Как правило, после обозначения своей медицинской проблемы Гийом Ладусет удовлетворялся настойчивыми заверениями Лизетт Робер, что до смерти ему еще очень и очень далеко. Лишь однажды она всерьез посоветовала парикмахеру обратиться к врачу. То был период, когда повитуха начала втайне подозревать, что Гийом страдает острой формой любовного томления — заболевания более ужасного, чем все, о чем ей приходилось читать в медицинских справочниках. Несколько месяцев после своего визита к врачу — кстати, полностью подтвердившего опасения повитухи — Гийом Ладусет всячески избегал заходить к ней домой из страха, что та непременно спросит об объекте его симпатий. И вновь разговаривать с соседкой он начал лишь после того, как столкнулся с ней на рынке и, не удержавшись, спросил: мол, не кажется ли той, что белки глаз у него ненормально желтые. Выслушав клятвенные заверения, что белки такие же белые, как и яйца, которые он только что купил, парикмахер возобновил регулярные визиты к повитухе. Уже в следующий свой приход он приволок столько тыкв и горлянок, что потянул некую непонятную мышцу в спине, и ему потребовалась экстренная медпомощь…

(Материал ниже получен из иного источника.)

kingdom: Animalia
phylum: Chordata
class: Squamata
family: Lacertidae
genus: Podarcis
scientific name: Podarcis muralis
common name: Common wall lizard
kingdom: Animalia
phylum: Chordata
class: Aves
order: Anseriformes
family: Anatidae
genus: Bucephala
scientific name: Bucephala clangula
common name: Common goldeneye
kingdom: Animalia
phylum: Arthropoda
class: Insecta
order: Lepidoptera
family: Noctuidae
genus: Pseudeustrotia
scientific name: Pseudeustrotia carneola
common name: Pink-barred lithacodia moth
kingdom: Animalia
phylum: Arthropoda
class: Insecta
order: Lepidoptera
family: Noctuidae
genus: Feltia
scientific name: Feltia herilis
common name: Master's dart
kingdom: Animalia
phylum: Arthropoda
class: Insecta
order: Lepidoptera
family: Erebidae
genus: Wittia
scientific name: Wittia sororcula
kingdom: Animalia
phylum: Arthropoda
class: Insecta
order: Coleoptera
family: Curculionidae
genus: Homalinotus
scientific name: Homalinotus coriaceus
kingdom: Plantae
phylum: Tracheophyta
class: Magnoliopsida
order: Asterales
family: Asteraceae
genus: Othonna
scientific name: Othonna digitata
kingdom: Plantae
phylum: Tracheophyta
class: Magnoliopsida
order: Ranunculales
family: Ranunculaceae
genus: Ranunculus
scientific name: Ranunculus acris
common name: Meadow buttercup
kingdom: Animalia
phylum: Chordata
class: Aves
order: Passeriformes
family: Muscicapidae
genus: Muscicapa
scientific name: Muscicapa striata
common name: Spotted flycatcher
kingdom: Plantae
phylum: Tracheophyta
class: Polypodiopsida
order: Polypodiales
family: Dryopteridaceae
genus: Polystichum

Лизетт Робер гостеприимно распахнула дверь и чуть отступила, давая свахе возможность протиснуться со своим букетом артишоков, чьи норовистые заостренные кончики всерьез угрожали сбить с толку его педантично-правильные усы. Теперь, когда Гийом сам имел дело с томящимися любовью, повитуха была рада видеть его даже больше обычного и проводила гостя на кухню, надеясь пополнить свою коллекцию местных сплетен очередным экспонатом. Она тотчас предложила свахе привычный бокал «перно». Гийом Ладусет, все эти годы мужественно сносивший оскорбления ширпотребной микстуры, сварганенной в соседнем департаменте Шарент, понимал, что теперь уже слишком поздно признаваться в своем отвращении к этому пойлу, и принял бокал с улыбкой, скрывавшей, как он надеялся, его тайный ужас. Оба согласились, что сегодня чересчур жарко, чтобы сидеть снаружи, так что сваха сложил артишоки на стол, выдвинул деревянный стул и сел. Постукав задниками по полу, чтобы кожаные сандалии отлипли от взмокших подошв, он сбросил их вовсе и с наслаждением отдался прохладе кафельных плит.
— Тебе, кстати, повезло, что ты застал меня, — заметила Лизетт Робер, присаживаясь напротив с бокалом красного. — Я только-только вернулась.
— Откуда?
Гийом прищурился, пытаясь прочесть ярлык на обратной стороне баночки с фиолетовой горчицей, сделанной из виноградного сусла.
— Я навещала Эмилию Фрэсс в замке.
Услышав знакомое имя, Гийом был настолько ошеломлен, что моментально забыл о беспокойстве по поводу своего зрения. После возвращения Эмилии он видел ее всего однажды, хотя часто прогуливался по деревне, лелея надежду увидеть ее хоть одним глазком, а если кто-нибудь проходил мимо окна «Грез сердца», тут же вскидывался. В тот единственный раз она не спеша шла по Рю-дю-Шато — той, что действительно вела к замку, — с корзиной продуктов, в причудливом платье из изумрудной тафты, будто обрезанном по колено. Провожая Эмилию взглядом, Гийом заметил, как что-то сверкнуло в ее заколотых серебристых волосах. С тех пор этот образ не давал Гийому покоя — скреб его сердце, как кошка лапой, обматывался вокруг ног, мешая ходить, даже по ночам беспокойно ворочался рядом и утихомиривался лишь под утро, чтобы уже через минуту тычком вытолкнуть Гийома из сна.
— По-моему, она выглядит замечательно, — продолжала Лизетт Робер. — Не знаю, почему все только и говорят что о ее седине. Видел бы ты, что она сделала с замком! Помнишь, какая там вечно была грязища? Сейчас там и пылинки не сыщешь. Пахнет, правда, все так же, пометом летучих мышей, но она говорит, что ей нравится.
Лизетт Робер встала из-за стола и вынула из буфета баночку паштета из зайчатины.
— Смотри! Она даже продает там всякие банки-склянки с тем, что готовит сама. Хотя с меня она денег не взяла.